• [What you are asked to do] Verbatim copy without pictures. Please print every entry as it stands.

• [Data in this exercise]
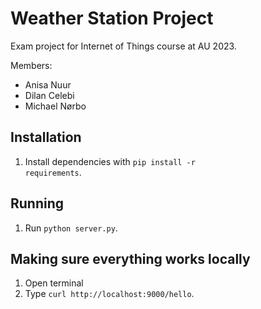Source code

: # Weather Station Project

Exam project for Internet of Things course at AU 2023.

Members:
- Anisa Nuur
- Dilan Celebi
- Michael Nørbo

## Installation
1) Install dependencies with <code>pip install -r requirements</code>.

## Running 
1) Run <code>python server.py</code>.

## Making sure everything works locally
1) Open terminal
2) Type <code>curl http://localhost:9000/hello</code>.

• [Answer space]
Source code

: # Weather Station Project

Exam project for Internet of Things course at AU 2023.

Members:
- Anisa Nuur
- Dilan Celebi
- Michael Nørbo

## Installation
1) Install dependencies with <code>pip install -r requirements</code>.

## Running 
1) Run <code>python server.py</code>.

## Making sure everything works locally
1) Open terminal
2) Type <code>curl http://localhost:9000/hello</code>.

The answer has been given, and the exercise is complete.